"Column referenced but not found" Python error creating date-sensitive columns in ETL

Objective:

To take an existing dataset that shows event start and end dates, and a total value and parse that info into a daily value that appears in columns representing all dates between start and end.

Method:

Using Domo Dimensions Calendar, select only rows from current date to +2 years.

Use the result in a Python script that appends a new column to an existing table, one per calendar row. i.e. todays script will add columns '2022-12-21' to '2024-12-21' to the data table.

Problem:

However, the script regularly fails with "Column referenced but not found: 2022-12-09" (This is today's example) when writing the output dataframe.

I used to think that this was maybe a timezone problem (I am n GMT) and that the referenced column represented yesterdays date in my timezone, but today on the servers timezone.

However, today's error referenced a date 12 days ago!

This problem is not consistent though and tends not to occur in the afternoon GMT. Again, hinting at a timezone problem. I am now not so sure and need expert guidance as I am a Python noob


# Import the domomagic package into the script 
from domomagic import *
import pandas as pd
import numpy as np
from datetime import *

# read data from inputs into a data frame
cal = read_dataframe('CAL.WHERE')
eventdf = read_dataframe('EVENTS.APPEND')

# for each value in the dt column of the calendar
# create an array of length = number of calendar columns
cols = [None] * cal.shape[0]
# create an array of default values for each new column to be added to the dataframe
vals = [0] * cal.shape[0]
rng = range(cal.shape[0])
ind = [str(x) for x in rng]
today = date.today()

for i, row in cal.iterrows():
 dt = row['dt'].date()  
 cols[i]= str(dt)

# now we need to turn our cols (columns) and vals (rows) into a dictionary
# so that we can then in turn convert that into a new dataframe
zip_iterator = zip(cols, vals)
dictionary = dict(zip_iterator)

# create a new empty dataframe from the dictionary
new_df = pd.DataFrame(dictionary, index=ind)

# create a new dataframe from our two input dataframes: df and new_df
output_df = pd.concat([eventdf, new_df], axis=1, ignore_index=False)

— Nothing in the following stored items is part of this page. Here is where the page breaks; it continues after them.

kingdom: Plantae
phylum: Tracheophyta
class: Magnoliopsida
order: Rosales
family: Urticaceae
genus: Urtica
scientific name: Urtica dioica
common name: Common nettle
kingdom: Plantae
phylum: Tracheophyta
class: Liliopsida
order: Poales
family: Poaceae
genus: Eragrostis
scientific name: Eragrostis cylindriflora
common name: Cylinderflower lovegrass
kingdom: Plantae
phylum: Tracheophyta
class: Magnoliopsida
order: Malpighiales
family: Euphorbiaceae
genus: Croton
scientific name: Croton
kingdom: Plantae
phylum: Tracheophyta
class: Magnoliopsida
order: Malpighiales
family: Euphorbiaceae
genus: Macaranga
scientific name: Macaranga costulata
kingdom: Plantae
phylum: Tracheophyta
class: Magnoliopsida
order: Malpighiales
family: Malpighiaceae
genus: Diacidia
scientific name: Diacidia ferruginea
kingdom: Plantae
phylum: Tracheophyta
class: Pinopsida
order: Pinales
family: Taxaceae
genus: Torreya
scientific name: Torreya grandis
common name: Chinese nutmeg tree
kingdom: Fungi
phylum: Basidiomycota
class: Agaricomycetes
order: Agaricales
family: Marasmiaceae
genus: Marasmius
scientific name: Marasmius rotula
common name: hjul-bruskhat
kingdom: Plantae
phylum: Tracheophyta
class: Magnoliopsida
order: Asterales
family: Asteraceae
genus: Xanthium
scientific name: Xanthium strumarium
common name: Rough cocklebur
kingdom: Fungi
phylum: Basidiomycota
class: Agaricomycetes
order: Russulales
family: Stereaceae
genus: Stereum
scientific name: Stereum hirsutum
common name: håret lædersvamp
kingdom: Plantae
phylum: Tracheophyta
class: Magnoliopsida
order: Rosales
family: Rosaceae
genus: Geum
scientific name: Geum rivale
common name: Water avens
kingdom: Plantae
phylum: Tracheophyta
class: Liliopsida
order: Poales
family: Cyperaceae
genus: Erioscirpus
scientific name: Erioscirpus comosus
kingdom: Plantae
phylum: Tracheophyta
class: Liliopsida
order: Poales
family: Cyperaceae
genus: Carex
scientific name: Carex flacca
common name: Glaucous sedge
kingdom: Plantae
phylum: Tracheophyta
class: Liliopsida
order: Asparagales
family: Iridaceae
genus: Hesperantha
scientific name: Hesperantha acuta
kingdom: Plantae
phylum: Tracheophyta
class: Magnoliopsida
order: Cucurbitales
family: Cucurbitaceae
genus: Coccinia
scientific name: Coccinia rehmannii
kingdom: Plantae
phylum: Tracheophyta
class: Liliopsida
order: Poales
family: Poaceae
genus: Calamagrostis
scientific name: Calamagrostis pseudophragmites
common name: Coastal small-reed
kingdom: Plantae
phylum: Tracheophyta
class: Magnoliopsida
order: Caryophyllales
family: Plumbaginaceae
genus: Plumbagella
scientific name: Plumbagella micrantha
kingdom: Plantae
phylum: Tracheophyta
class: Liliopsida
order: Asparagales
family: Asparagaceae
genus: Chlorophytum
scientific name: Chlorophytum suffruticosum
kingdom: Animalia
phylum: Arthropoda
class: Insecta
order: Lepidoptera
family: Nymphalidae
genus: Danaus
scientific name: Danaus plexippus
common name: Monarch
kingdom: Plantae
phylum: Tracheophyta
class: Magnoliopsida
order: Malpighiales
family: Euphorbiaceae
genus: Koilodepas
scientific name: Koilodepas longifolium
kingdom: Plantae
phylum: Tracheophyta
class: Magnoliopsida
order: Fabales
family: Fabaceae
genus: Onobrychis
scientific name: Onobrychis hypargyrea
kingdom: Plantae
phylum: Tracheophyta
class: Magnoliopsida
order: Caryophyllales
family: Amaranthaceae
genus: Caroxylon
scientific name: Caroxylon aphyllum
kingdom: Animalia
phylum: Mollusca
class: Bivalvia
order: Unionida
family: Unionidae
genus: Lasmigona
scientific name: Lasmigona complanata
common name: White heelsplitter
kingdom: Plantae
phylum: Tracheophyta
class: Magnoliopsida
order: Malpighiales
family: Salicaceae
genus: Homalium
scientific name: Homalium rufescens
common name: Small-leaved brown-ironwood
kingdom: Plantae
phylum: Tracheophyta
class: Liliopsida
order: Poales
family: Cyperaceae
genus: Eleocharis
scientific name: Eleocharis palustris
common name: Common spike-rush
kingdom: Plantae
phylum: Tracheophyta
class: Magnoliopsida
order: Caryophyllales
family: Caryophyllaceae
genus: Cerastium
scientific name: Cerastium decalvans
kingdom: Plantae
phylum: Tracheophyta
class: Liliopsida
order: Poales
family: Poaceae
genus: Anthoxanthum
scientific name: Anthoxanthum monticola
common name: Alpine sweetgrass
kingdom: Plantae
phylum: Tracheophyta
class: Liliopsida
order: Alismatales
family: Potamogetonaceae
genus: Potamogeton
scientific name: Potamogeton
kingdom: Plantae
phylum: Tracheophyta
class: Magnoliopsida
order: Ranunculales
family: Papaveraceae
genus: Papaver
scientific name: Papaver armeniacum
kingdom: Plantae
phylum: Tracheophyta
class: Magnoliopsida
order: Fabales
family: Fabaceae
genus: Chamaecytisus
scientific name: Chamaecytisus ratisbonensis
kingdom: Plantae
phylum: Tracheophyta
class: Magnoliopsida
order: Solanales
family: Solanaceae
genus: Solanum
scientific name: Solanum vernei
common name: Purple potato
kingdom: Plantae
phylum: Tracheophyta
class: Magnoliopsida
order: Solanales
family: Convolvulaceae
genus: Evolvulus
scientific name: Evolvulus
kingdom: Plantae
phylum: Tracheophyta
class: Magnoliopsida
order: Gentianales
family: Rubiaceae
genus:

# iterate through each row in the dataframe to populate date columns between
# start and end dates with the daily value
rowcount = 0
skip = 0
for i, row in output_df.iterrows():
 eventid = row["ID"]
 if type(eventid ) != "<class 'str'>":
  eventid = str(eventid)
  
 start_dt = row["Start Date"].date()
 end_dt = row["End Date"].date()
 # if either of the date values are NaT, then skip this row
 if pd.isnull(start_dt):
  print('Row ' + str(rowcount) + '. ' + eventid + " skipping as start date is null")
  skip = skip + 1
  continue
 if pd.isnull(end_dt):
  print('Row ' + str(rowcount) + '. ' + eventid + " skipping as end date is null")
  skip = skip + 1
  continue   
 # we are only interested in future values, so ignore any dates prior to today
 if start_dt < today:
  print(eventid + " begins before today. Setting start date to today")
  start_dt = today
   
 # if the event ends before today, skip it
 if end_dt < today:
  print('Row ' + str(rowcount) + '. ' + eventid + " skipping as end date before today")
  skip = skip + 1
  continue
  
 effort = row["Story Daily Effort"]  
 dates = pd.date_range(start=start_dt, end=end_dt)
 #print(story_id + ': ' + str(start_dt) + ' - ' + str(end_dt))
 col_nm = str(start_dt)
 j = output_df.columns.get_loc(col_nm)
 output_df.iloc[i, j:j+len(dates)] = effort
 rowcount = rowcount + 1 
print("Skipped " + str(skip))
print("Successfully processed " + str(rowcount))
# write a data frame so it's available to the next action
write_dataframe(output_df)


Best Answer

  • har_d_har1
    har_d_har1 ⚪️
    Answer ✓

    To workaround this issue and allow by ETL to complete, I have created a separate ETL dataflow just to produce a table of columns from the Domo Dimensions Calendar, which I then use as an Input DataSet to the above code, essentially removing rows 11-30 above.